Assimilé chez une bonne partie de l’intelligentsia tunisienne et du bon peuple des banlieues périphériques populeuses de la capitale à la coercition, à la répression et à l’arbitraire, le ministère de l’Intérieur, qui s’est infiltré à tous les étages de la société depuis les débuts de l’ordre issu du 7 novembre 1987, a pâti de cette réputation après le triomphe de la révolution de la liberté et de la dignité. Des têtes sont tombées. De hauts cadres mis en examen. D’autres ont pris le chemin de la retraite. Mais la diabolisation est tenace. La rancune est persistante. La rumeur encore vive. Et la méfiance est de rigueur. Le passé n’arrive pas à passer. En dépit d’un mea culpa solennel d’une police, assure une source syndicale au ministère de l’Intérieur, désireuse de tourner la page douloureuse de deux décennies d’exactions, de servir la nouvelle République en gestation, de sortir du champ partisan, porteur de discordes, de gagner les cœurs et la bataille résurrectionnelle et de fournir, à l’occasion des prochaines élections de la Constituante, des gages aux citoyens tunisiens en guise d’un contrat moral fondateur.
«Il faut à tout prix œuvrer à la réconciliation et au rétablissement de la confiance entre la société et l’ensemble du personnel du ministère de l’Intérieur afin de préserver la paix sociale, d’éradiquer les zones de non droit, qui ont proliféré après le 14 janvier, de retisser des liens, mis à mal pendant les années de braise, d’enserrer toutes les forces vives du pays dans le processus démocratique en cours, de contribuer au retour de l’autorité de l’Etat et de se donner des leviers efficaces liés aux échéances électorales futures», nous dit M. Aissa Baccouche, sociologue de renom et ancien secrétaire général de l’UGET des années soixante, qui considère l’apport de la police nationale à la sécurisation des citoyens, des 7.000 bureaux de vote, des centres de dépouillement et de toute la logistique dédiée à l’opération électorale comme la condition sine qua non du bon déroulement d’une Constituante, aujourd’hui encore l’objet de plusieurs controverses au sein de la classe politique tunisienne.
Au fait, déclare un observateur de la scène politique locale, il ne faut pas passer de l’autre côté du cheval, les membres de l’Instance supérieure indépendante pour les élections, issue du Haut comité pour la réalisation des objectifs de la Révolution, de la réforme politique et de la transition démocratique, tout en demeurant intraitables sur leurs prérogatives, doivent rompre avec les postures oppositionnelles de principe, cesser de nourrir gratuitement le clash avec une administration, qui a su garder le cap au milieu de toutes les bourrasques et développer plutôt un discours serein, fédérateur et rassurant vis-à -vis du personnel de la fonction publique (Premier ministère, l’Intérieur, l’Education…), désormais partenaire dans la phase électorale en cours.
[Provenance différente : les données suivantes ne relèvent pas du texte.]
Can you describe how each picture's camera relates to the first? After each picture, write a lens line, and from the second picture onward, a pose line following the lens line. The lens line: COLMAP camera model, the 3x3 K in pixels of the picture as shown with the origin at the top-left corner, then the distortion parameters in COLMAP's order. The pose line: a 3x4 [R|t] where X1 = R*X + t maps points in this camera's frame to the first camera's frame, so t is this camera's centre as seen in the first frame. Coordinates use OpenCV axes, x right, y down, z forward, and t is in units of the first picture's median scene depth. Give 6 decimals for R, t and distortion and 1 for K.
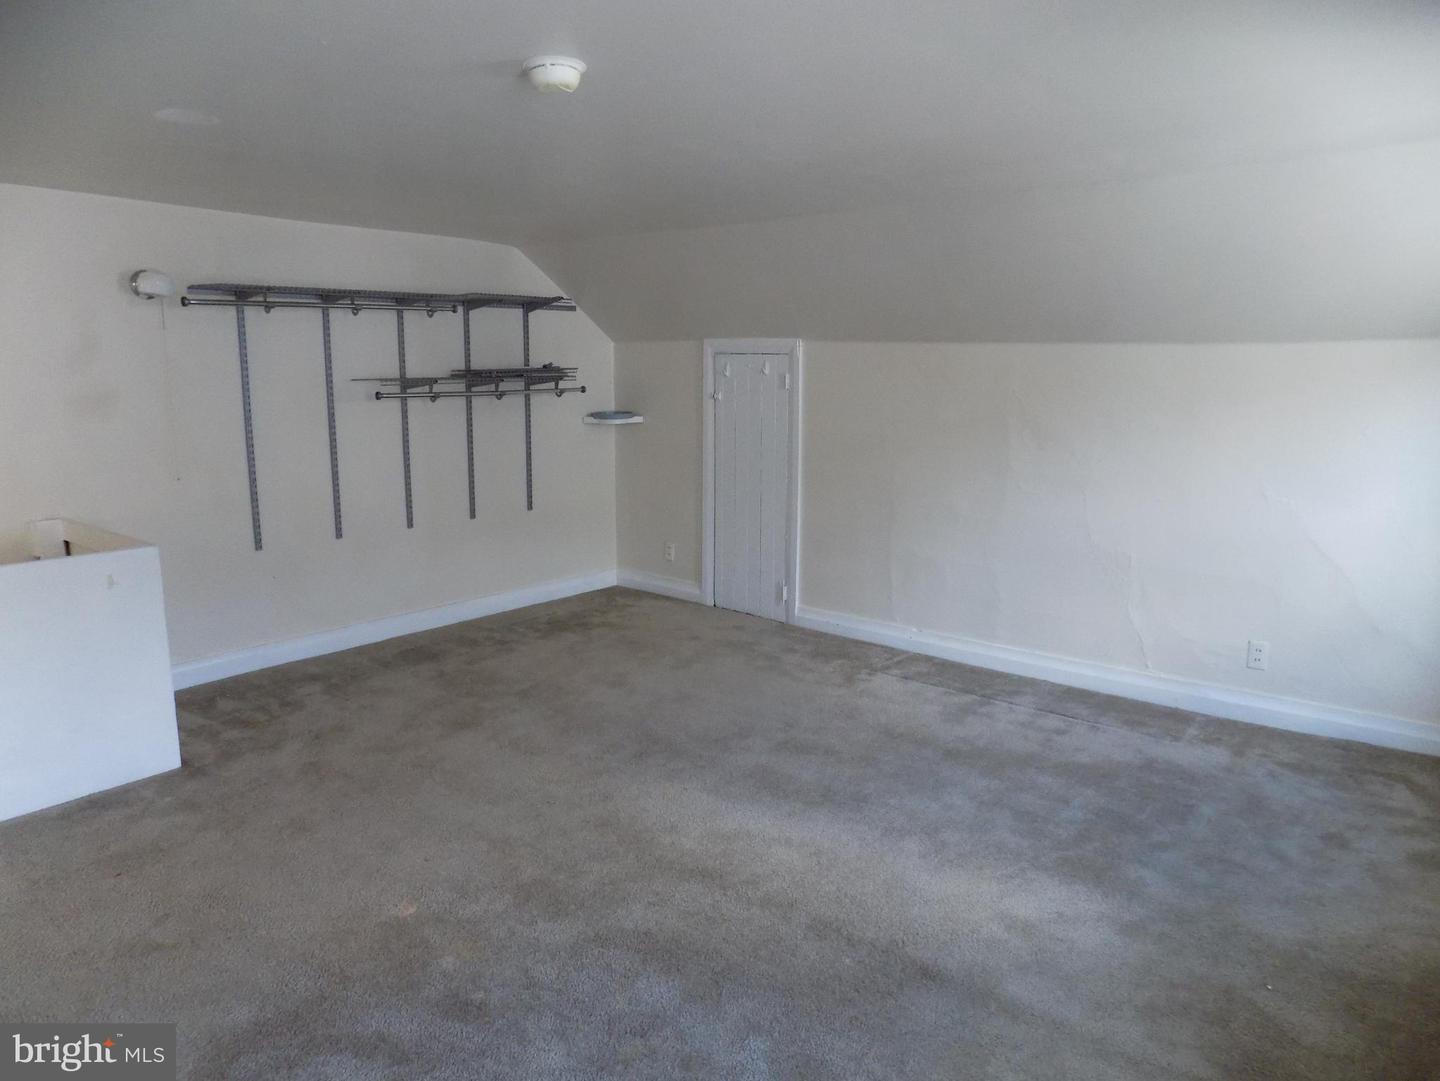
lens RADIAL K [[981.2, 0, 712.1], [0, 981.2, 544.9], [0, 0, 1]] dist [-0.053634, 0.057602]
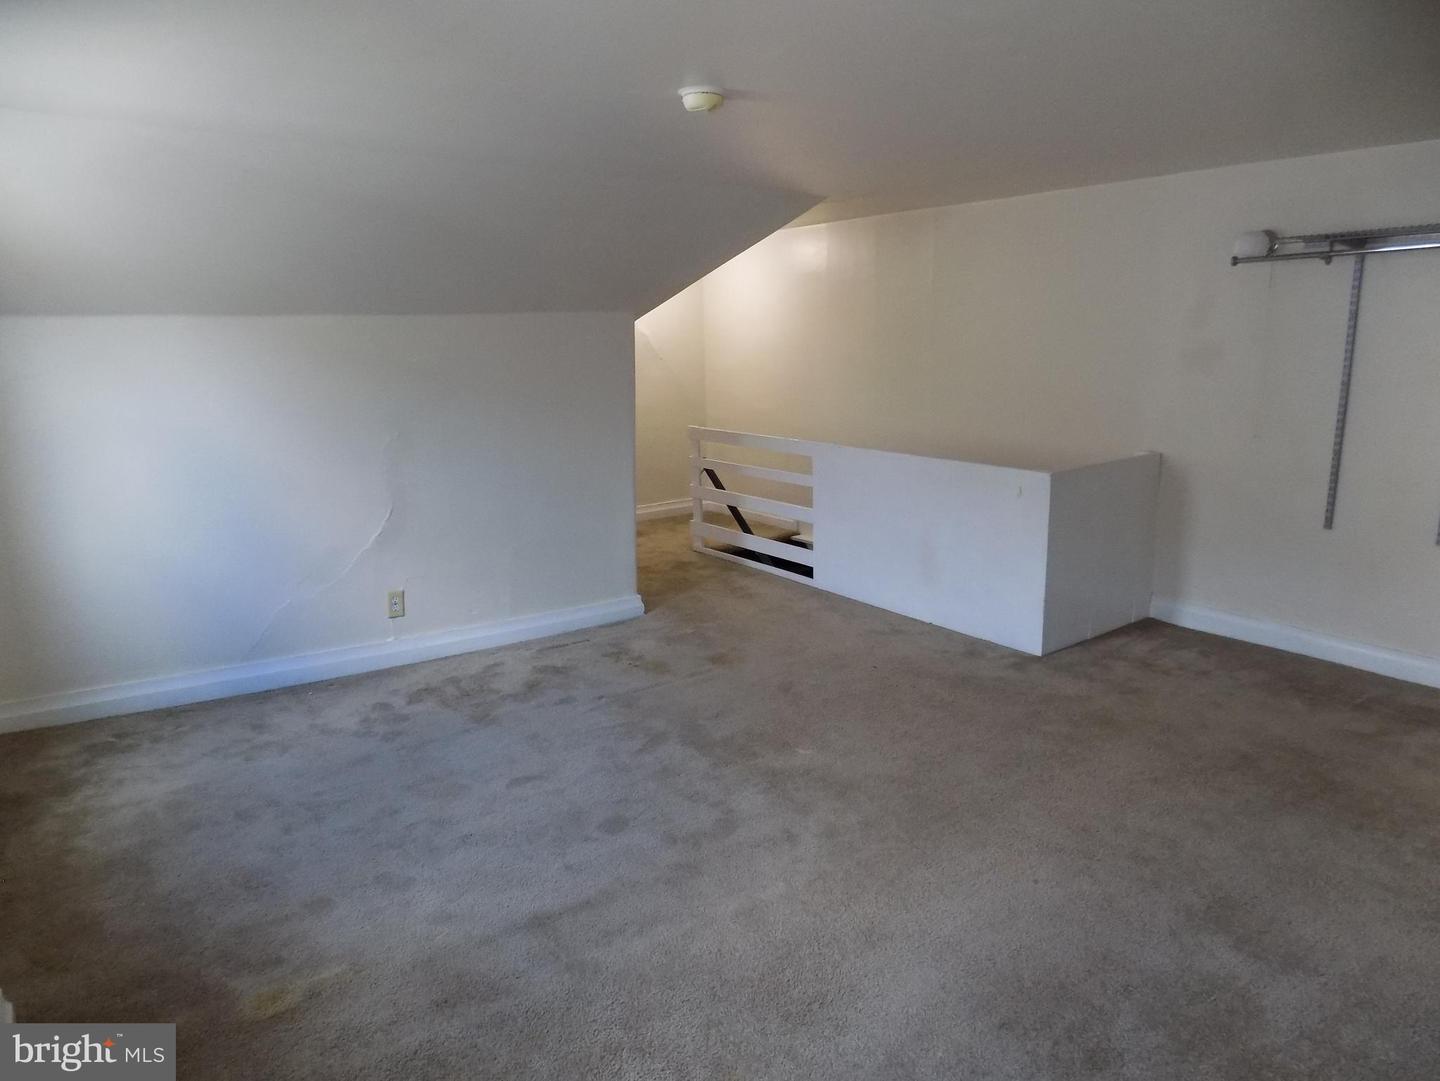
lens RADIAL K [[981.2, 0, 715.9], [0, 981.2, 532.2], [0, 0, 1]] dist [-0.053634, 0.057602]
pose [[-0.227871, 0.206274, -0.951591, 0.590440], [-0.167672, 0.954391, 0.247032, -0.134311], [0.959146, 0.215847, -0.182891, 0.700425]]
Car les invectives sont toujours déstabilisantes. Or, chacun d’entre nous est détenteur d’une parcelle de l’intérêt national. De la position de l’autre. De son influence. De sa dynamique. Il n’y a pas de politique qui vaille en dehors des réalités, disait le Général De Gaulle.
Finalement, après avoir ciblé et mis hors d’état de nuire les principaux concepteurs de la stratégie répressive des années de plomb, le gouvernement provisoire doit sensibiliser les acteurs de la société civile, chargés de mener la barque électorale à bon port, aux bienfaits de la pédagogie. Des relations de négociation. De la flexibilité. Du compromis. Vis-à -vis d’une corporation écorchée vive, de tout temps sous le marteau de la hiérarchie et l’enclume du peuple. Et qui entend aujourd’hui se racheter à tout prix. Dans la dignité. La responsabilité. Le dépassement. Car les interdépendances sont tout simplement trop nombreuses dans notre société pour que chacun puisse mener sa barque tout seul.
L’une des tâches essentielles de la transition démocratique et de la démocratie politique, disait Mandela, après la fin de l’Apartheid, consiste dans la médiation entre «l’héritage du passé», «les priorités du présent» et «les défis de l’avenir».